__SUPPLIED DATA__.
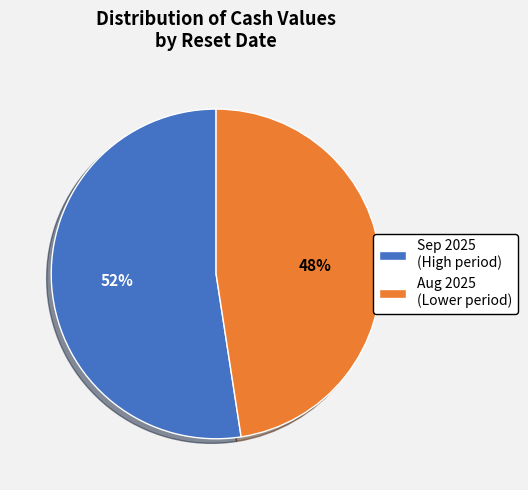

To the nearest percent, what percentage of the pie is Sep 2025 (High period)?

52%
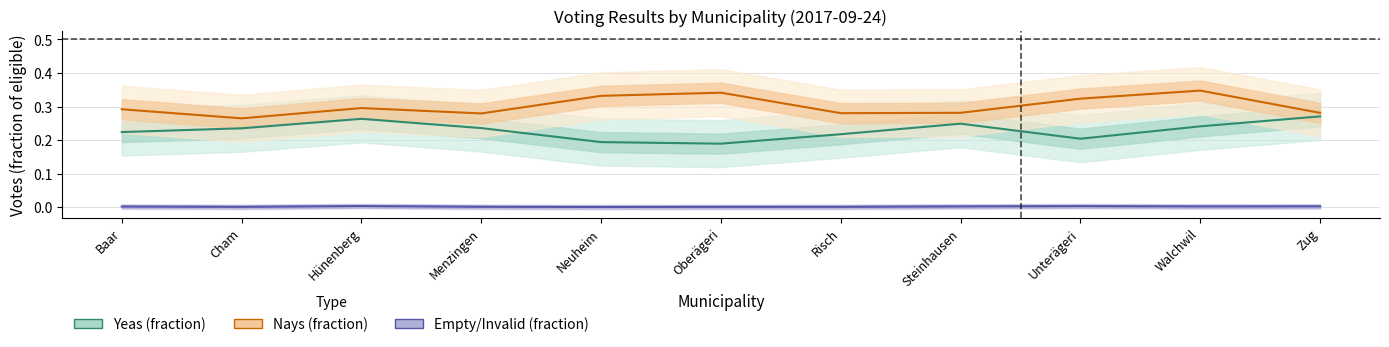

What is the label of the 10th point from the left?

Walchwil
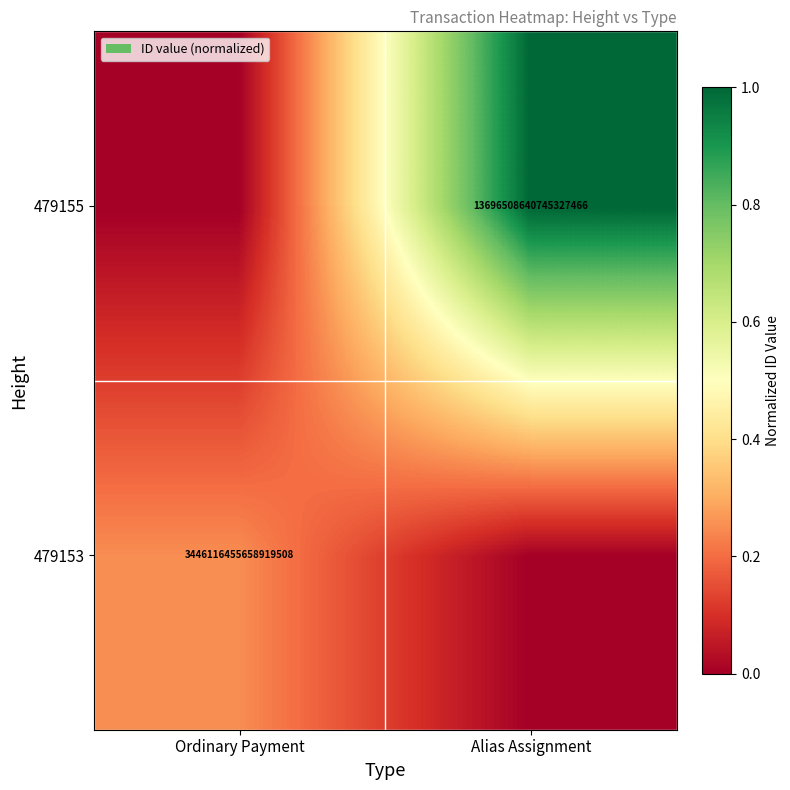

At which category is the sum across all series the highest?

Alias Assignment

__AIM OF THE EXERCISE__. Copy the lines above word for word, but leave the pictures out.

__EXERCISE OUTPUT__.
To the nearest percent, what percentage of the pie is Sep 2025 (High period)?

52%

What is the label of the 10th point from the left?

Walchwil

At which category is the sum across all series the highest?

Alias Assignment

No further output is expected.